This 18 month old boy presented with a history of hypopigmented macular lesions, mild neurodevelopmental delay and recurrent episodes of acrocyanosis with tachycardia and increased tone. The cutaneous lesions developed from the age of 3 months, affecting the right trunk and right upper and lower limbs. Examination revealed large well-defined hypopigmented macules in a classical phylloid pattern, with a midline cut-off anteriorly and posteriorly on the trunk, compatible with a diagnosis of phylloid hypomelanosis. Mild facial dysmorphism was noted. Neurodevelopmental assessment at the age of 12 months suggested mild global delay; EEG and MRI of the CNS are pending. Cardiovascular examination was normal, however 24 hour ECG revealed non-specific ST segment changes. Ophthalmologic assessment was normal. Array comparative genomic hybridisation on a peripheral blood sample was normal. Karyotyping of affected and unaffected skin fibroblasts is underway.

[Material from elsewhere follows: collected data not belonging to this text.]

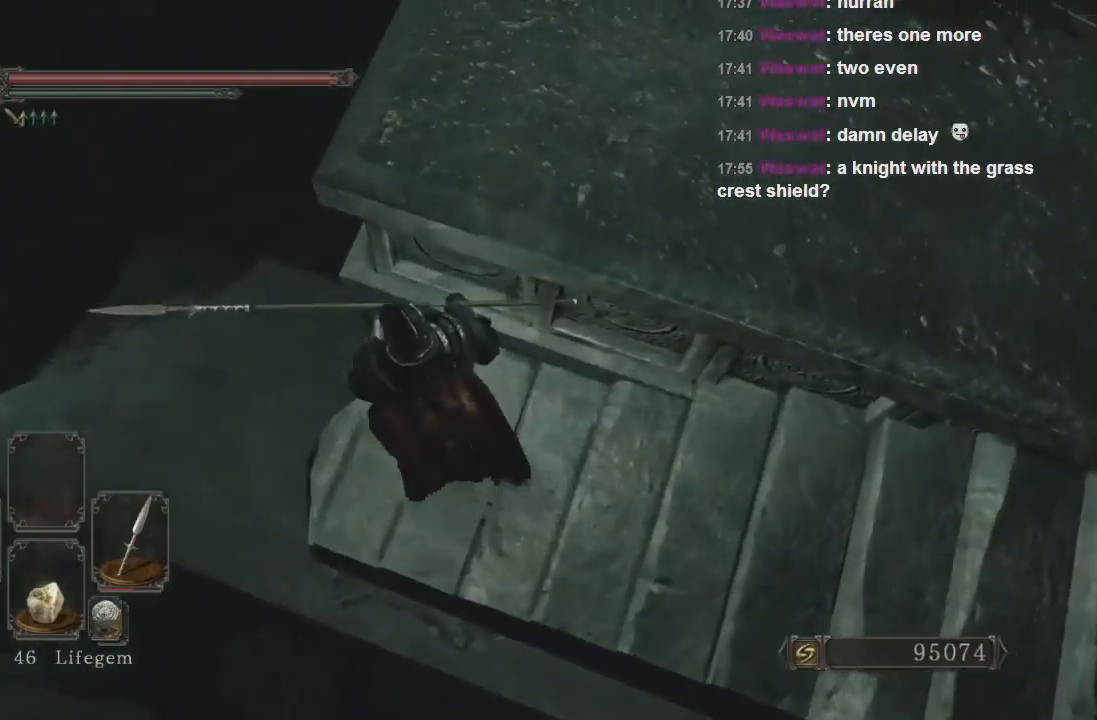
{"buttons": [], "left_stick": "up-left", "right_stick": "center", "events": [[167, "right_stick", "center"]]}
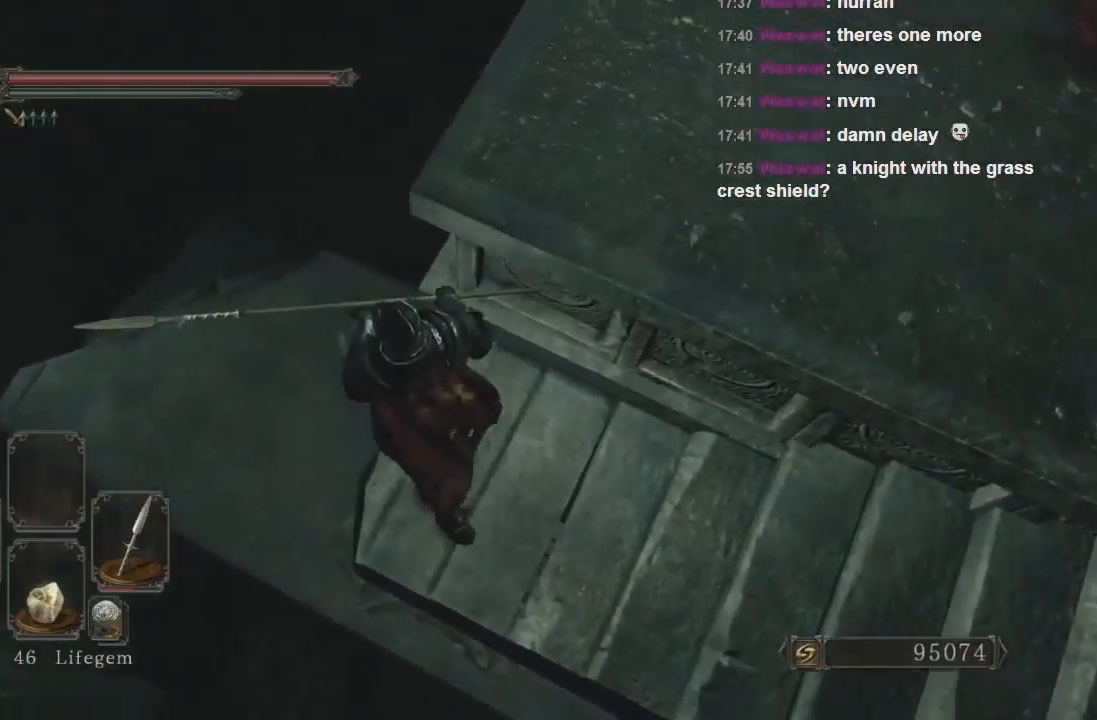
{"buttons": [], "left_stick": "up-left", "right_stick": "center", "events": []}
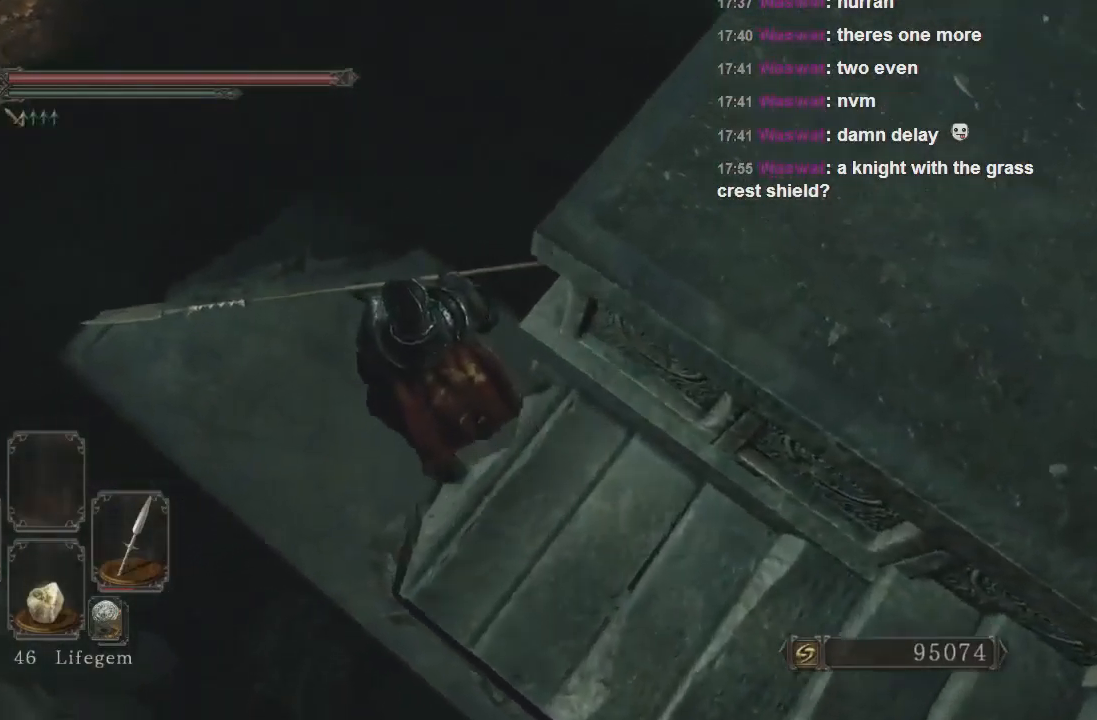
{"buttons": [], "left_stick": "center", "right_stick": "center", "events": [[300, "left_stick", "center"]]}
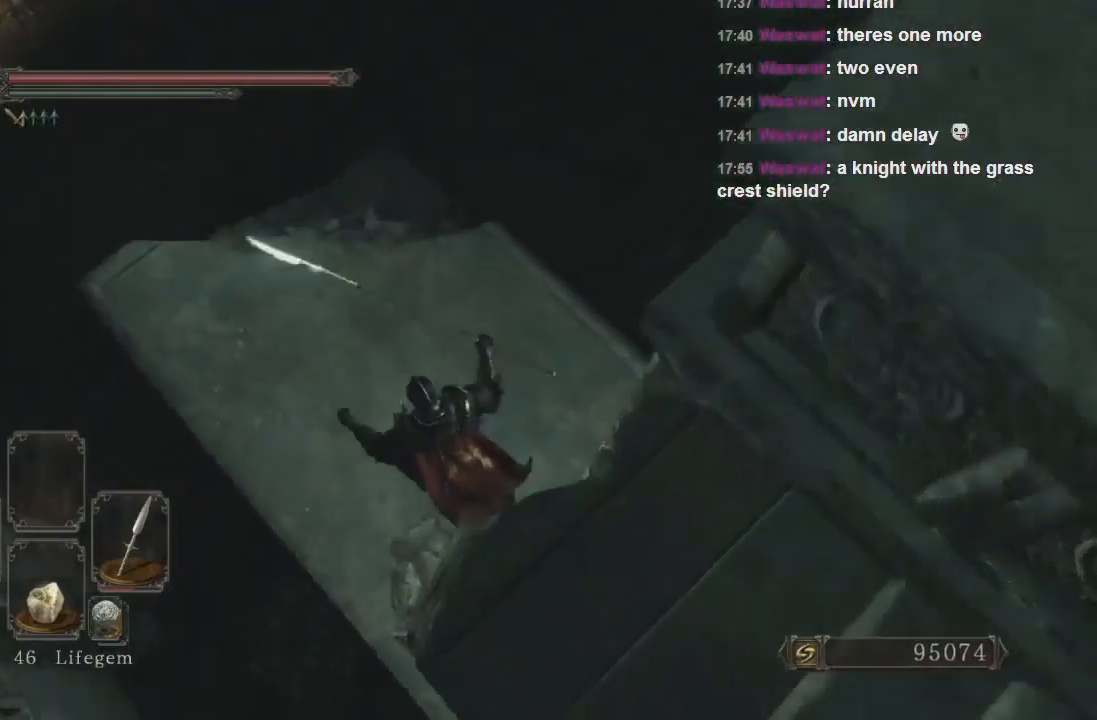
{"buttons": [], "left_stick": "center", "right_stick": "up-right", "events": [[67, "right_stick", "right"], [433, "right_stick", "up-right"]]}
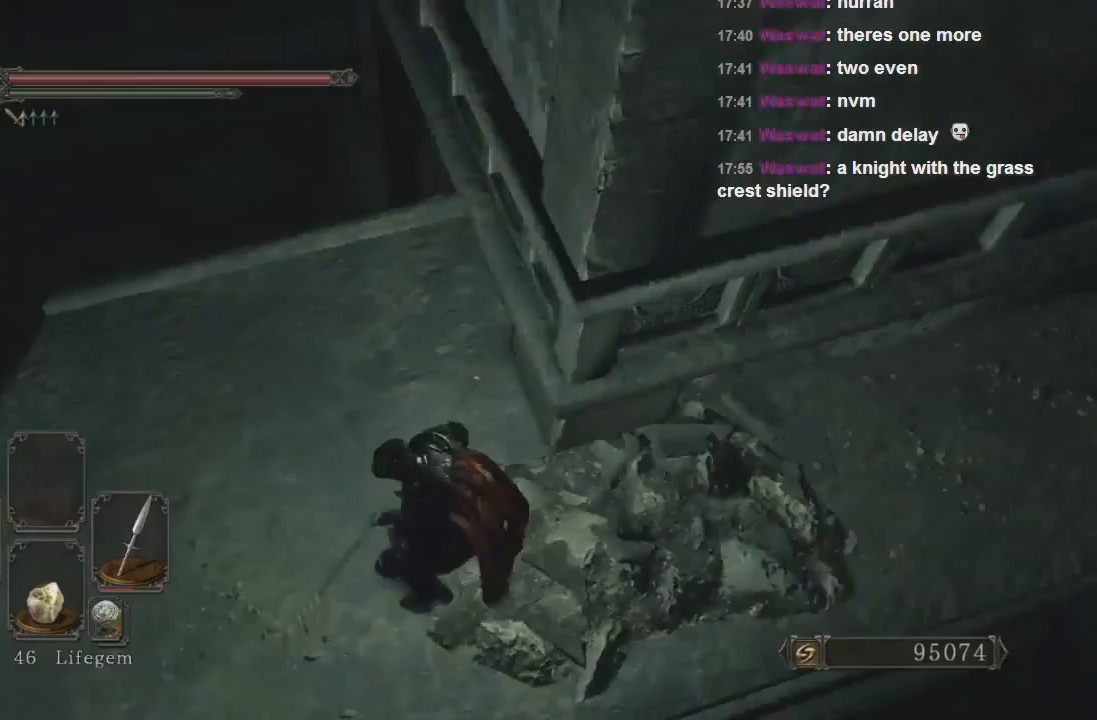
{"buttons": [], "left_stick": "center", "right_stick": "center", "events": [[233, "left_stick", "up"], [267, "right_stick", "center"], [400, "left_stick", "center"]]}
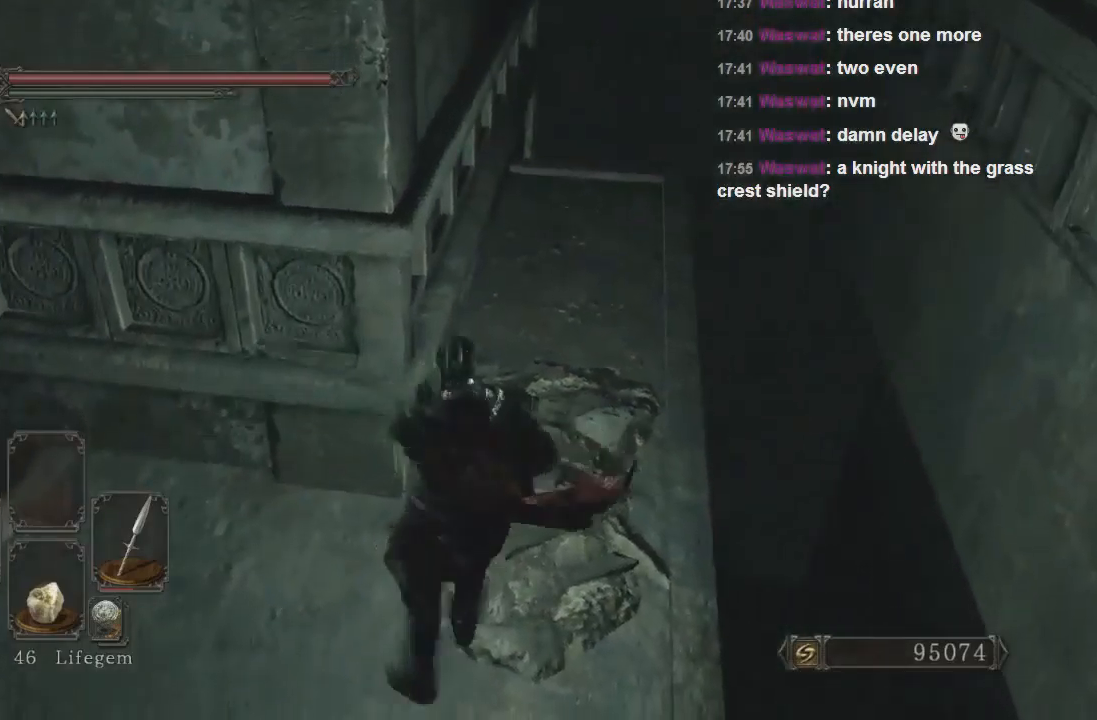
{"buttons": [], "left_stick": "up", "right_stick": "center", "events": [[133, "left_stick", "up"]]}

Phylloid hypomelanosis (Greek phyllon = leaf, eidos = form) is characterised by congenital hypopigmented macules resembling a floral ornament, with round, oval or oblong patches (1), distinct from the commoner Blashko-linear distribution. It is a rare but highly specific sign of chromosomal mosaicism, universally associated thus far in the literature with mosaicism for duplications of 13q (1.2). Associated extracutaneous anomalies vary, and can include neurological, ocular, dental and skeletal defects (2). Cardiovascular abnormalities have not been reported thus far, and follow-up in our patient will clarify whether this is an associated or incidental feature. Affected individuals require multi-disciplinary assessment and long-term follow-up. As this is a somatic mosaic condition the possibility of fully affected offspring from the probands should be addressed at an appropriate age.
Phylloid hypomelanosis is closely related to mosaic trisomy 13. Happle R. Eur J Dermatol. 2000 Oct-Nov; 10(7):511–2.
Phylloid hypomelanosis and mosaic partial trisomy 13: two cases that provide further evidence of a distinct clinicogenetic entity. González-Enseñat MA, Vicente A, Poo P, Catalá V, Mar Pérez-Iribarne M, Fuster C, Geán E, Happle R. Arch Dermatol. 2009 May; 145(5):576–8.